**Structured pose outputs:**

▬▬▬▬▬▬

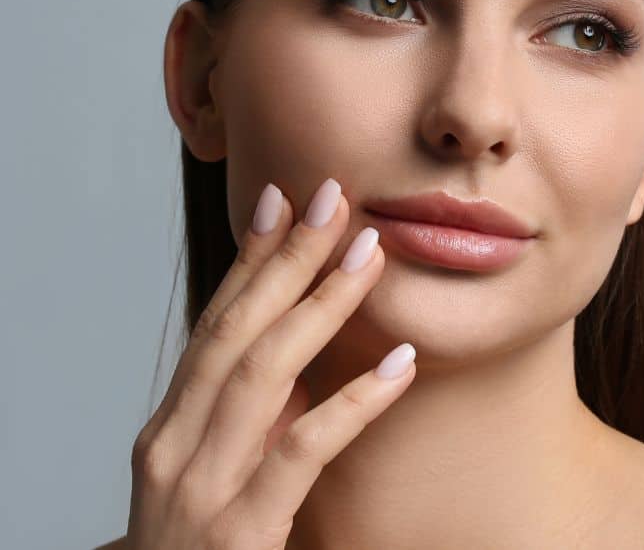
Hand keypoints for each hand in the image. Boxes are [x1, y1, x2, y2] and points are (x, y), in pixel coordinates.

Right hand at [125, 178, 416, 548]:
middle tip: (334, 198)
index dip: (250, 261)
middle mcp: (175, 449)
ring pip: (262, 375)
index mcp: (171, 430)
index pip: (215, 327)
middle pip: (236, 333)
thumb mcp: (215, 478)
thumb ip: (249, 423)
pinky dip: (353, 404)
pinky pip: (302, 452)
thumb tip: (301, 362)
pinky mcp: (239, 531)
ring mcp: (201, 489)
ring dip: (320, 308)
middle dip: (286, 260)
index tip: (283, 201)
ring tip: (369, 256)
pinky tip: (400, 367)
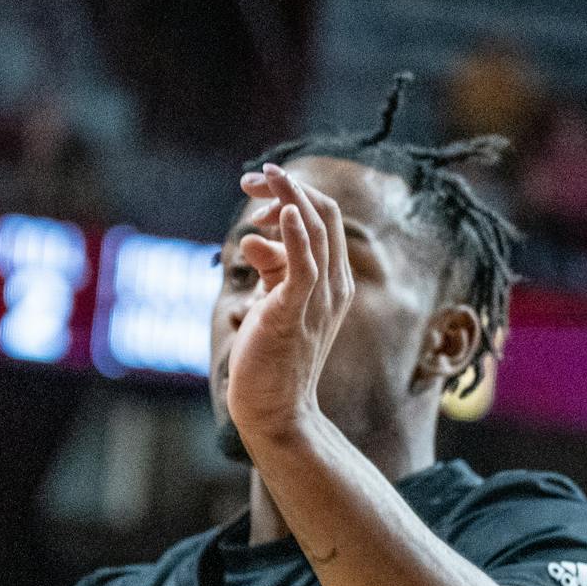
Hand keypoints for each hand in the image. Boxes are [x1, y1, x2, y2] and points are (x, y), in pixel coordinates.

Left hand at [224, 163, 353, 443]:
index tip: (257, 190)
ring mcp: (319, 298)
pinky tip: (279, 212)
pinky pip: (304, 266)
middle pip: (324, 215)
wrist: (274, 408)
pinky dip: (295, 235)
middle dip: (289, 187)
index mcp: (333, 281)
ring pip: (316, 231)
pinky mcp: (295, 312)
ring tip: (259, 181)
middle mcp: (334, 285)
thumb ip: (270, 270)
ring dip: (288, 198)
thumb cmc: (271, 358)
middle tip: (253, 177)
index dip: (295, 195)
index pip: (325, 220)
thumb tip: (252, 238)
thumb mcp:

▬▬▬▬▬▬

**What is expected:** Please report all lines in the entries where "hand" appears.

**Completed exercise:**
Hand keypoints for each hand in the image. Boxes are [x1, y1, x2, y2] and points are (x, y), in pixel coordinates.
Right hand at [125, 178, 416, 548]:
Hand keypoints for each hand in the image. Boxes are [x1, y1, x2, y2] and points are (x, y), in pixel coordinates.
Left hand at [224, 163, 353, 443]:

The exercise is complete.